What is Love Injection, and why does a fanzine matter?

In a culture that now discovers music through an algorithm, Love Injection has spent ten years insisting on the opposite: a printed fanzine, handed out on a dancefloor, made by people who are actually on it. Barbie Bertisch and Paul Raffaele started it in 2015 in New York, and it grew the way scene institutions do, sideways. The zine became a radio show, then a DJ partnership, then a production duo, then a record label, all of it documenting the city's dancefloor as a living thing rather than a feed.

Where does the name come from?

From exactly where you would want it to. Bertisch and Raffaele landed on the name while dancing to the New York classic 'Love Injection' by Trussel at The Loft, David Mancuso's legendary invitation-only party and the spiritual root of the city's disco-into-house lineage. That origin is the whole ethos in one image: a name born on the floor, at the party that taught New York what a party could be.

The best dance-music institutions are not apps. They are people with a record bag and something to say.

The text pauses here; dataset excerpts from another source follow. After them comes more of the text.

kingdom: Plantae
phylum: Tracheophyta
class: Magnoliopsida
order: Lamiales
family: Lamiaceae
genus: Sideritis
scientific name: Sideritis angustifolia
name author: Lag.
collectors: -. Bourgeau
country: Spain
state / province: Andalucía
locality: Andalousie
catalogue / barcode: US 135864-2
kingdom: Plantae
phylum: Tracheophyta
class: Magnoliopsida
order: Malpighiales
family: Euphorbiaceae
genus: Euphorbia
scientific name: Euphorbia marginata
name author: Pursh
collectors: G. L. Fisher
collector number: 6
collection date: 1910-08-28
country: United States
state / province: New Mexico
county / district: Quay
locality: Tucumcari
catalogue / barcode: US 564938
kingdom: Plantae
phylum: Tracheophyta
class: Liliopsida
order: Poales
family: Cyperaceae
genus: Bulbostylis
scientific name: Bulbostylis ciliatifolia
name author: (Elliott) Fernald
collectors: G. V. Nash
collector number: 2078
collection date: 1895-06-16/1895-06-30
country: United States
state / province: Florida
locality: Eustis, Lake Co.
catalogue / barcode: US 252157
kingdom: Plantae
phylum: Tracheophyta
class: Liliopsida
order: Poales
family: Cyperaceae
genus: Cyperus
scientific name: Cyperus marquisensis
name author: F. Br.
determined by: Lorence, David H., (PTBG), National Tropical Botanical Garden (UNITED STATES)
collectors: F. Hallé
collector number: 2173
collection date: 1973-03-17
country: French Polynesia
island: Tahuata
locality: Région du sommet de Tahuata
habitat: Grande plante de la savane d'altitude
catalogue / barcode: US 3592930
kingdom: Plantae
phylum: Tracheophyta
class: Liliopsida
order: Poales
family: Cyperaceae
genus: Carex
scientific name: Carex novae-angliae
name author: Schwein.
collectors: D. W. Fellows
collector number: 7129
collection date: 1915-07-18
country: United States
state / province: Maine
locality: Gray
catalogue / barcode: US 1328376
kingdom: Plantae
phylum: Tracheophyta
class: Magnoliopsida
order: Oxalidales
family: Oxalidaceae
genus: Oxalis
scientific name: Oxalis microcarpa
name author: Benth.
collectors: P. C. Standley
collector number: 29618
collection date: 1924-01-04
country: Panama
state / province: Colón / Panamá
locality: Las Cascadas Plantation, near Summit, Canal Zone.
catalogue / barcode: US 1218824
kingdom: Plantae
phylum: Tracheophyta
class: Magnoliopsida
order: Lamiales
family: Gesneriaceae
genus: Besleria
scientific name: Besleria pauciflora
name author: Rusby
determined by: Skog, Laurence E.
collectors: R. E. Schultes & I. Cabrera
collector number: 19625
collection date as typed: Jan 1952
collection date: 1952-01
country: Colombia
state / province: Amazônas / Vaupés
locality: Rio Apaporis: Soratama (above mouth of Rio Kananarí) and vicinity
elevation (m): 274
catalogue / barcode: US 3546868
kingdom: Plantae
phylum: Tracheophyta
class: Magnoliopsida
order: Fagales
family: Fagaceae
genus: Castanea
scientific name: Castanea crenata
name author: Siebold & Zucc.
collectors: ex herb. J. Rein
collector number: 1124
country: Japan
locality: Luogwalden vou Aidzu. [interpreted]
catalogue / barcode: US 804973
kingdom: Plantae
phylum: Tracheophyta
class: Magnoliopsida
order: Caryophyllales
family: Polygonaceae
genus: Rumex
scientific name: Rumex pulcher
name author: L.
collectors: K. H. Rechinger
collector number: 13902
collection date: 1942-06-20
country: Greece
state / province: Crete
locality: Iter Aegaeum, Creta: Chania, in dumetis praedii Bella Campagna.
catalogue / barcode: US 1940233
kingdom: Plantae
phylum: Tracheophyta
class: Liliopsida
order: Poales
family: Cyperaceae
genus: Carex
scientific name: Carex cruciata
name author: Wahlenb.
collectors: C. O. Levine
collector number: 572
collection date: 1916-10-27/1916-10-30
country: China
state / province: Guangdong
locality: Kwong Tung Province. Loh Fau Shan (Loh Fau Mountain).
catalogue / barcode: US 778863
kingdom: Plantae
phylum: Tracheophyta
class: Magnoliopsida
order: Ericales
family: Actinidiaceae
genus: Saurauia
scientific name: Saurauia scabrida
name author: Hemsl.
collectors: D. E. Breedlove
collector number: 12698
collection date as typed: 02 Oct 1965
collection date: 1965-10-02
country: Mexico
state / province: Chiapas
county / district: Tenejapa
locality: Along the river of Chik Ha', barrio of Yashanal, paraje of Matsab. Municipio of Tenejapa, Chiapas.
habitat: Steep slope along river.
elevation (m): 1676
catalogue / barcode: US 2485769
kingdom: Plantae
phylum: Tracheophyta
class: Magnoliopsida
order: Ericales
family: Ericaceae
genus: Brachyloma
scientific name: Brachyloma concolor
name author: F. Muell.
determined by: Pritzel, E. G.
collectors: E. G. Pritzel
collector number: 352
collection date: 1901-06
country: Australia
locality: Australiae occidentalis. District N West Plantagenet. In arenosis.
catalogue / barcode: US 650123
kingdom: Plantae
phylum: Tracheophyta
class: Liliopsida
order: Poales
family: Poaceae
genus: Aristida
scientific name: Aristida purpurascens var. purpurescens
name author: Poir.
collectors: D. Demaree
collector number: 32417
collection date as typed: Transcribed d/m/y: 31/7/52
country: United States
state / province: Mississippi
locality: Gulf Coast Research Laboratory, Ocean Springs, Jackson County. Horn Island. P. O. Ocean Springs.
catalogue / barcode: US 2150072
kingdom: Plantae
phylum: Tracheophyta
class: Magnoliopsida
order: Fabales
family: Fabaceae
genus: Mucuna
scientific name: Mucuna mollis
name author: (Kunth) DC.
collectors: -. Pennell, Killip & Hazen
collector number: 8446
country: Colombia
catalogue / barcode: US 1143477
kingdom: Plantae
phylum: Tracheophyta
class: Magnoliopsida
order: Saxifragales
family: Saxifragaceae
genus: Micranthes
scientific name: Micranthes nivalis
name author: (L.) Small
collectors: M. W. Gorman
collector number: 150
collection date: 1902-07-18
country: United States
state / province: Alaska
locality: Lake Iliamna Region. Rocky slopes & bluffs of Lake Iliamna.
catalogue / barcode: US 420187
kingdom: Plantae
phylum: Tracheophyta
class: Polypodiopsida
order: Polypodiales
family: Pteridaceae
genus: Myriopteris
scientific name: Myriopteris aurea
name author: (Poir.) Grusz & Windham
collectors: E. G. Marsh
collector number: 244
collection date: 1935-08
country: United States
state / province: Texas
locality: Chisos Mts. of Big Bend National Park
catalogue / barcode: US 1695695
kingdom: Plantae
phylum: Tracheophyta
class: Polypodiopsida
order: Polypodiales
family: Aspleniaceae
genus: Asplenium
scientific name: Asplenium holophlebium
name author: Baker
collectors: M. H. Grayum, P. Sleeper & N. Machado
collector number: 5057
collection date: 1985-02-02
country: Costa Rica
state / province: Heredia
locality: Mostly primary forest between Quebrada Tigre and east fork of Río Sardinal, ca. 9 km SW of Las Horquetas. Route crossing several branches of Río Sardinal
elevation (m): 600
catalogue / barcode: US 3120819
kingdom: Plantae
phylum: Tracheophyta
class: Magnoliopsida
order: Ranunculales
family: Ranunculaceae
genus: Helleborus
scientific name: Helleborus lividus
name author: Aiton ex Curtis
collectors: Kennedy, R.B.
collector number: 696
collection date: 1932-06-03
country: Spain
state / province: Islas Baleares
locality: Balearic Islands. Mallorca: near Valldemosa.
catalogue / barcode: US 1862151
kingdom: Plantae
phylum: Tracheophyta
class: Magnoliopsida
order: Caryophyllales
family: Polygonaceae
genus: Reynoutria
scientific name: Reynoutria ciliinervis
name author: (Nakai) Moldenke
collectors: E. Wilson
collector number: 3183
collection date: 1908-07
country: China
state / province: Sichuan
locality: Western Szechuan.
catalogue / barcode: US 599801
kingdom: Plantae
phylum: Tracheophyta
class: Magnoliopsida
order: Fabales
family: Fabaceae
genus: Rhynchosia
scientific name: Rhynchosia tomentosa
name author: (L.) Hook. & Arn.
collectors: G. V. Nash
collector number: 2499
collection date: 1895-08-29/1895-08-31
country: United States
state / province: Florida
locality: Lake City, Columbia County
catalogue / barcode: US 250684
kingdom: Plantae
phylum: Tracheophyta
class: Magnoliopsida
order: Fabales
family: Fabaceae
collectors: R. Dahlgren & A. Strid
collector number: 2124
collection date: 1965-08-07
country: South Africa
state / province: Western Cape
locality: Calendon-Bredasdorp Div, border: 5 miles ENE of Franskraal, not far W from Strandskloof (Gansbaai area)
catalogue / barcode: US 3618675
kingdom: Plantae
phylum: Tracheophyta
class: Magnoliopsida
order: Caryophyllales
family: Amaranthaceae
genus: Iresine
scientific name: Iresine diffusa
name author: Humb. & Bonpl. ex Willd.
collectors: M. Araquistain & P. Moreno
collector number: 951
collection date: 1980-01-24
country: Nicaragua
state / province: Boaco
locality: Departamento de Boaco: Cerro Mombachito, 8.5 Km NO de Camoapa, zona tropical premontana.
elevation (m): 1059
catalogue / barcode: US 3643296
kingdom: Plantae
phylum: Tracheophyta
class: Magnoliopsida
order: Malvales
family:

What's on the compilation, and why now?

Ten years in, Love Injection has pressed its first compilation, 'A Declaration of Universal Love,' out on BBE Music, the London catalogue label that has spent decades doing this kind of careful, dancefloor-literate archival work. It is a genre-crossing set, open-eared by design, stitching new material together with tracks previously unreleased on vinyl, and the digital edition carries a continuous mix. The title is not decoration. 'Universal love' is the Loft's old creed, the idea that the floor is for everyone, and pressing it onto wax in 2026 is a quiet argument for what New York nightlife is supposed to be.